For California's growing noncitizen population, these statistics don't even matter. In early March, the Urban Institute reported that one-third of all noncitizen welfare recipients in the state simply dropped out of the welfare system. According to the study's authors, the 1996 act had a “chilling effect” on noncitizens-sending them away from even Medicaid and food stamps, services they could still legally use.
There could also be a fear of utilizing regulated medical-care facilities amid the rhetoric spewed by Orange County congressmen Dana Rohrabacher (R-Huntington Beach) and Ron Packard (R-Oceanside), who advocate restricting public care for undocumented residents. “We can't escape the costs of illegal immigration,” Packard said in July 1998. “Whether an illegal alien is accessing federal benefits like welfare and health care or sitting in county jails after committing crimes, the local taxpayer always picks up the tab.”
Dan Gleason, a health-promotions program manager for the county's public-health department, didn't know how many, if any, local noncitizens are going to unlicensed pharmacies, for the obvious reason that it's “hard to find people in the community who trust you.” But recent events show noncitizens have much to fear. In February, the U.S. Supreme Court upheld the most controversial portion of the 1996 Immigration Reform Act, which speeds up deportations by banning judges from “intervening”-even where issues of political persecution are concerned. Of the nine justices, only Justice David Souter dissented.
Even without the new law, deportations have skyrocketed. In 1992, the U.S. Immigration and Naturalization Service (INS) tossed 43,525 undocumented immigrants out of the country. In 1998, the INS deported four times that number-81 percent of whom were jettisoned to Mexico.

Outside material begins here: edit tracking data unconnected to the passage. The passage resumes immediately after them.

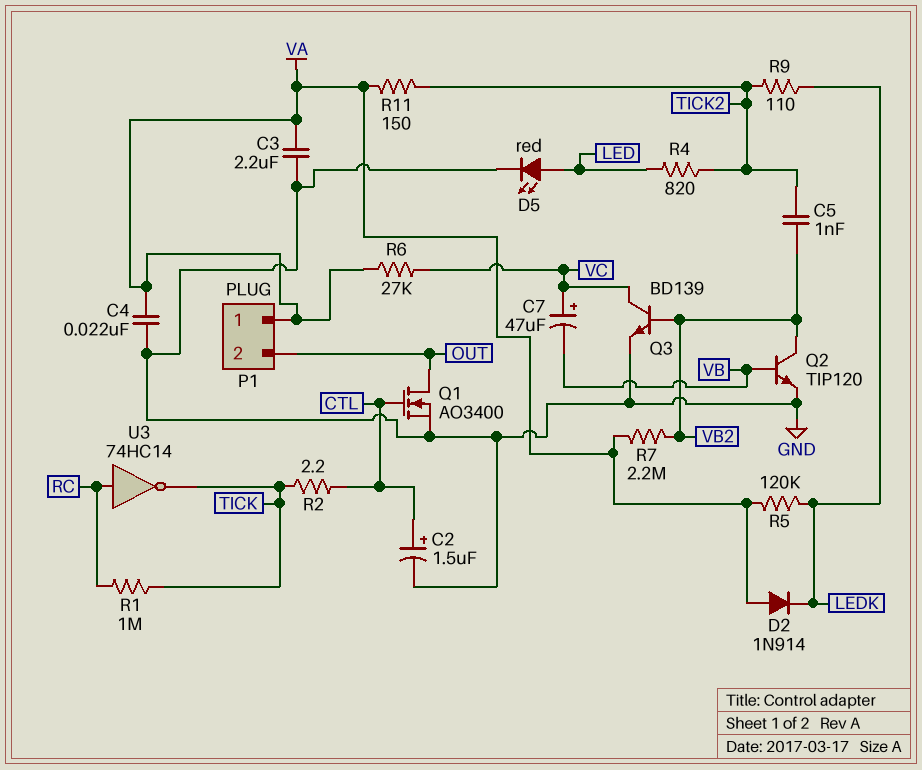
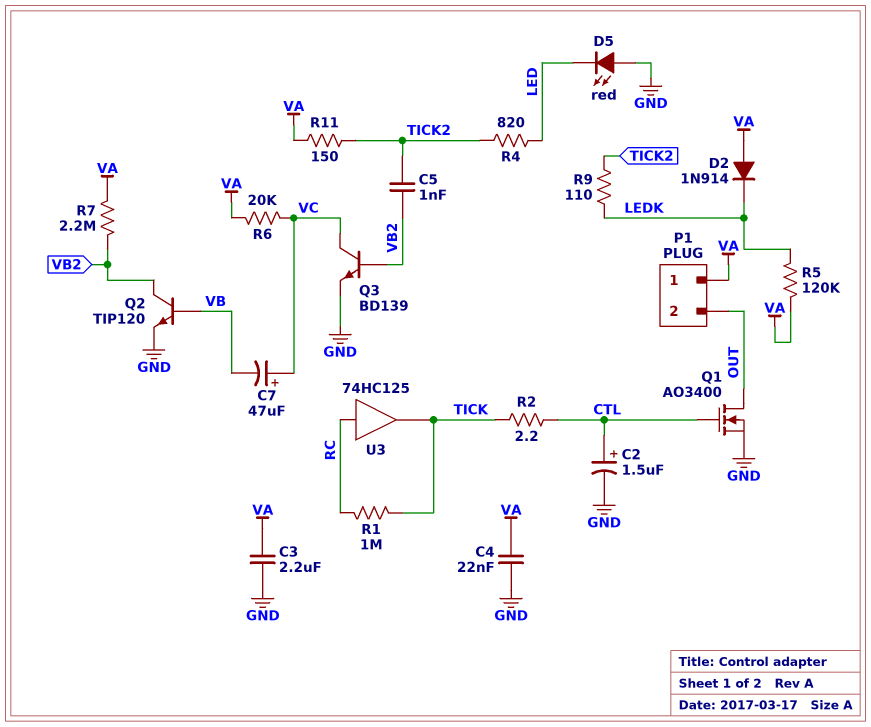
D5: LED red (A LED, K GND) -> LED red (A GND, K LED)
R6: 27k (VA, VC) -> 20k (VA, VC)
U3: NOT 74HC14 (in RC, out TICK) -> buffer 74HC125 (in RC, out TICK)

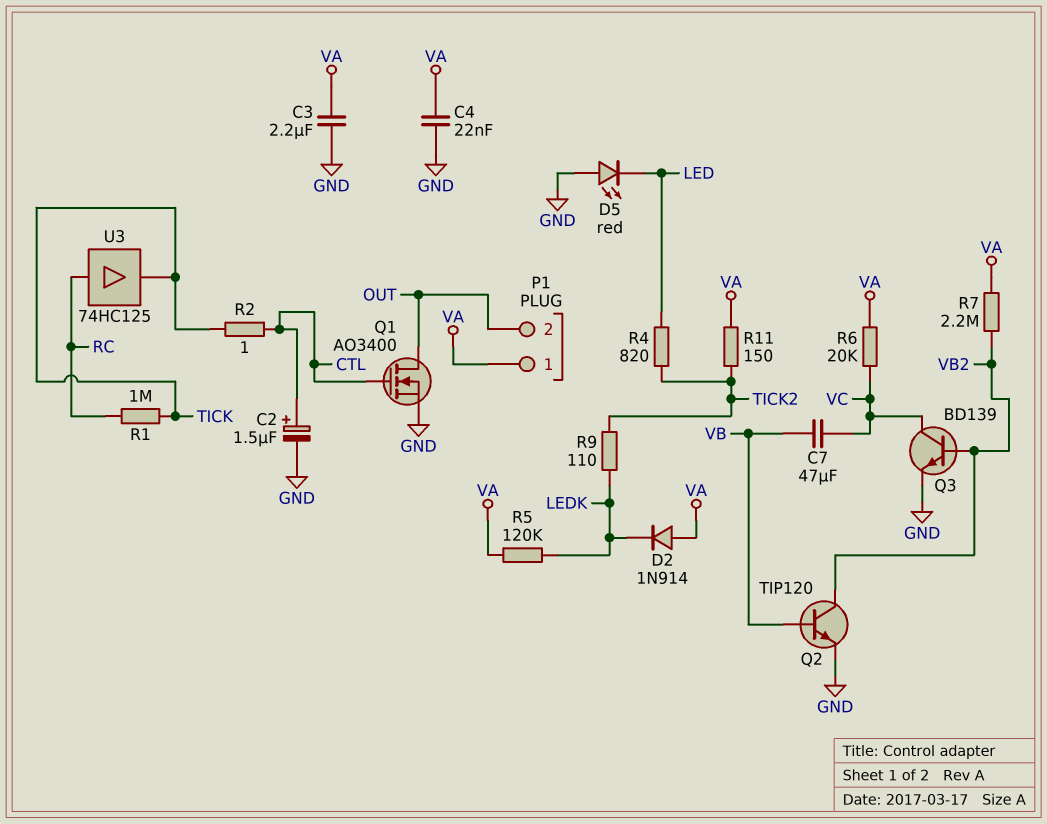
C5: 1nF (TICK2, VB2) -> none
C7: 47uF (plus VC, minus VB) -> 47uF (VB, VC)
R2: 2.2 (CTL, TICK) -> 1 (CTL, TICK)

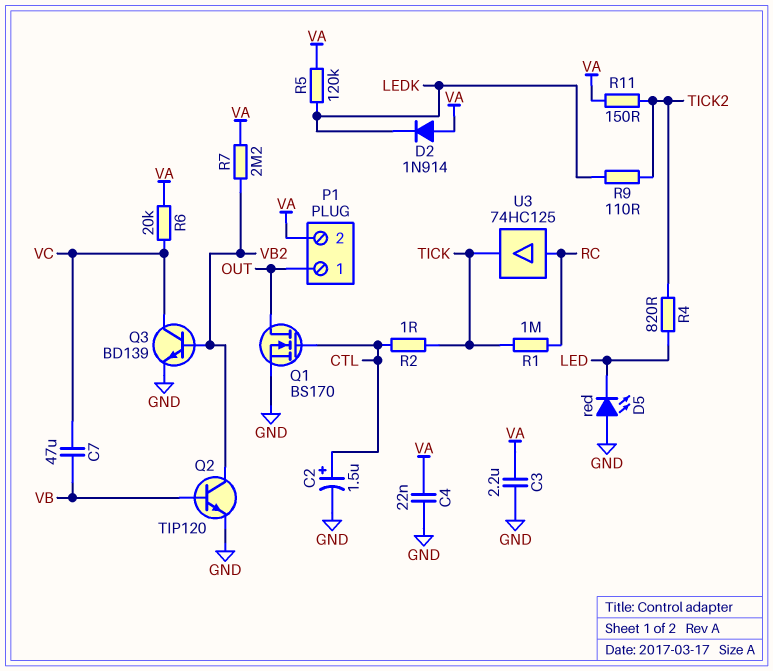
P1 pin 1: VA -> OUT
P1 pin 2: OUT -> VA
Q1: NMOS AO3400 (G CTL, D OUT, S GND) -> NMOS BS170 (G CTL, D OUT, S GND)

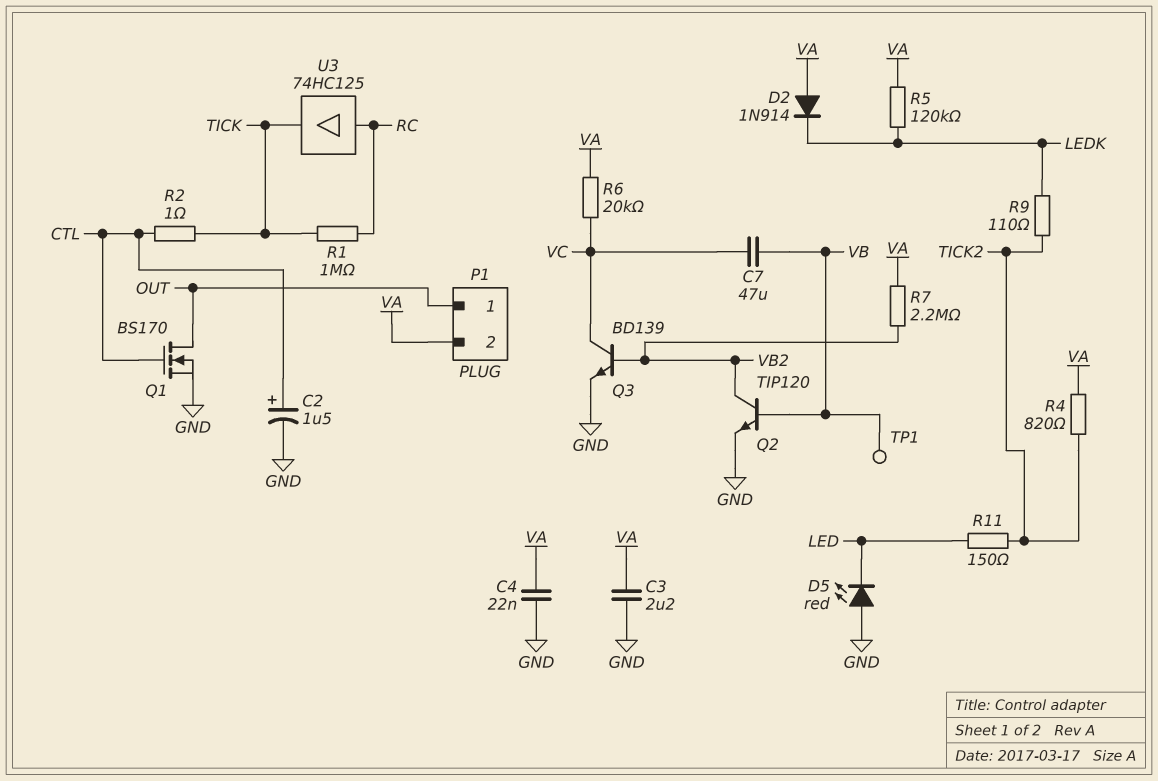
R4: 820 (LED, TICK2) -> 820 (TICK2, VA)
R11: 150 (TICK2, VA) -> 150 (LED, TICK2)
TP1: none -> test point (VB)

In the wake of one infant's phramacy-related death, county officials immediately set up a task force consisting of Third District Supervisor Todd Spitzer, Sheriff Mike Carona and District Attorney Anthony Rackauckus to investigate the problem of illegal clinics in Latino neighborhoods. Warned by First District Supervisor Charles Smith not to sweep Santa Ana and similar cities with massive police raids, the task force has wisely recommended a largely education-based plan for getting residents to established, regulated clinics.
But their task will be challenging. By their nature, unlicensed drug stores don't announce themselves as such-indeed, most operate in the back rooms of small gift shops and toy stores. “We just don't know how many of these are in the county,” Gleason said. “We have not been successful in doing a thorough assessment of the problem.”
The Santa Ana-based nonprofit Orange County Safe Health Coalition (for which Gleason is a volunteer) is distributing fliers to residents identifying local clinics where they can receive proper health care. If the reasons cited above is any guide, they have a long, difficult job ahead of them.